Your Client’s Partner is ‘Hearing’. How Can You Help?
Gael Hannan (The Way I Hear It) is a hard of hearing advocate that understands both sides of the fence between the consumer and the hearing health care professional. Gael’s columns are humorous, sometimes cutting, but always constructive and to the point.
I recently wrote an article for HearingHealthMatters.org called “I Have Hearing Loss. My Partner Doesn’t. Help!”
It became one of my best-read articles ever, mainly, I think, because the title pinpointed a problem common to people with hearing loss. Or at least, those who live with partners who are hearing (defined as someone who doesn’t require amplification, implants, captioning, or clear speech and can tell what direction a sound is coming from). I’m redoing that article here – but from your point of view, the hearing professional.
I have hearing loss and my husband doesn’t. I refer to him in my work as the Hearing Husband, because he does both parts of that title so well. If you meet him, you can call him Doug, because that’s his name.
Many or most of us people with hearing loss (PWHL) love having a hearing person – whatever their relationship to us – in our lives to fill in the gaps of what we don’t hear or understand. But I wonder if the reverse is also true: a hearing person loves having a PWHL in their lives so that they can be interrupted in almost activity for requests of “what did he say”, be constantly reminded to speak-up-face-me-don’t-mumble, and frustrated demands to take over a phone call with the hydro company because the customer service rep on the other end of the line is not understandable.
The hearing person must also decide what’s worse – discreetly reminding your PWHL to stop bluffing in a group (and risk an angry response) or helplessly watching your loved one become isolated in the fast-flowing talk between friends.
In addition, the hearing partner feels like he or she is walking on unexploded landmines because it’s so easy to forget and unwittingly break any of the million rules that must be followed. Always get my attention. Face me. Repeat what you said without rolling your eyeballs. Help me, dammit! When the hearing partner breaks a rule, the PWHL becomes hurt or angry or frustrated and sometimes they let it go with a gentle reminder. But the hearing partner never knows how it’s going to end.
What can you, the hearing professional, do to help minimize the marital stress in mixed-hearing relationships? I wish I had an easy answer for you – but if I did, you would know about it already.

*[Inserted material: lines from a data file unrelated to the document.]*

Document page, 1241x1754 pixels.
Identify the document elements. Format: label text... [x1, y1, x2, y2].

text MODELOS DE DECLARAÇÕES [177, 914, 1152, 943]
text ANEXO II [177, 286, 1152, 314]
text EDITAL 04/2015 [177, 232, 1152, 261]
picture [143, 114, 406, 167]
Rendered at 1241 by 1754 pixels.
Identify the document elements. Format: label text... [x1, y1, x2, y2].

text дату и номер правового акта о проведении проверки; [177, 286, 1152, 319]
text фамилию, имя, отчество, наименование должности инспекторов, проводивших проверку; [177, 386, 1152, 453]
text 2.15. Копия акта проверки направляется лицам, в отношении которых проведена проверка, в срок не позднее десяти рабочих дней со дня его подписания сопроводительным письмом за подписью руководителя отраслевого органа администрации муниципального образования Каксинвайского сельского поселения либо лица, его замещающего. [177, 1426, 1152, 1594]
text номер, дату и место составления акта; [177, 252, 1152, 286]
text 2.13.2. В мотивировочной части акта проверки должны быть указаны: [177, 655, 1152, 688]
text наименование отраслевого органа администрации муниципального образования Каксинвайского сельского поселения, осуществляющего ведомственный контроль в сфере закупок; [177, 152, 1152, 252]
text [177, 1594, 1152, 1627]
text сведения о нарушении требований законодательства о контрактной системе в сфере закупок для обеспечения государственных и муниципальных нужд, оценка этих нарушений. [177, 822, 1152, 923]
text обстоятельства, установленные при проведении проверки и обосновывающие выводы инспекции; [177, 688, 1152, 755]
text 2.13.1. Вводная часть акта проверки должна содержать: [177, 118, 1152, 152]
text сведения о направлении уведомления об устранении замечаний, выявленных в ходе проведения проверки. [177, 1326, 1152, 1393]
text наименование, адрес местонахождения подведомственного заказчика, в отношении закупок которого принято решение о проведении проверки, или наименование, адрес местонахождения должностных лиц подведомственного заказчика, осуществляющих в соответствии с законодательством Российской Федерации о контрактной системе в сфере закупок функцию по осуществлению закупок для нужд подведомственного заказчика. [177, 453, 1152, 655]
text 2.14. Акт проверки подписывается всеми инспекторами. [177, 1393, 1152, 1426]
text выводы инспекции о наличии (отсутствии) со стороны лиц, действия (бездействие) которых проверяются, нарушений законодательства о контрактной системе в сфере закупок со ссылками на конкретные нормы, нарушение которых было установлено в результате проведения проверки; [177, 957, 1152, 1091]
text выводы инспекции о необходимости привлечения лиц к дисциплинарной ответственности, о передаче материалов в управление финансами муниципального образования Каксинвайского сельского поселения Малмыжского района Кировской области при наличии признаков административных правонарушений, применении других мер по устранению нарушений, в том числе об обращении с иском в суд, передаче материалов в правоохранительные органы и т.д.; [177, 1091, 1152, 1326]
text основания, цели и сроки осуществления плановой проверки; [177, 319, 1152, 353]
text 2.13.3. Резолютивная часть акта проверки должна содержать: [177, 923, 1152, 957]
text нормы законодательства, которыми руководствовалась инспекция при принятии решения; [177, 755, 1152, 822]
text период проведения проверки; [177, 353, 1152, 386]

Perhaps the easiest way is to invite your client’s partner to at least one of your client’s appointments with you. That’s when you paint a picture for them of what life with hearing loss may mean – the benefits of your client’s new hearing aids and also the new bumps that may come up along the road to harmony and better hearing.
So many people with hearing loss don’t know how, or have the words, to describe the impact of their hearing loss. And perhaps not surprisingly, it’s even harder to be patient with the person they love the most. Sometimes we project our worse selves on to that person, although we don’t want to.
I have often asked the Hearing Husband about how he feels about living with me and my profound hearing loss (read What the Hearing Husband Really Thinks). In his tactful way, he says it’s all part of life together. But even though we’ve had 30 years of togetherness, there isn’t a day that we don’t have some hearing-related incident. When he shows irritation at a request to face me, etc., I try to remember that he’s usually just annoyed at himself for forgetting. If I get irritable with him, it’s almost always because of my own frustrations with hearing loss, not him.
He has been my cheerleader through my hearing loss life, new hearing aids, frequent trips away from home for conferences or speaking engagements, writing deadlines and, most notably, getting a cochlear implant two years ago. The only tough part was that nobody told him he’d have to remove the stitches from my head.
I’m lucky to have such a good Hearing Husband and, with a little extra counseling time and referrals to written and internet resources, you can help your client turn a grumpy partner into an understanding Hearing Spouse.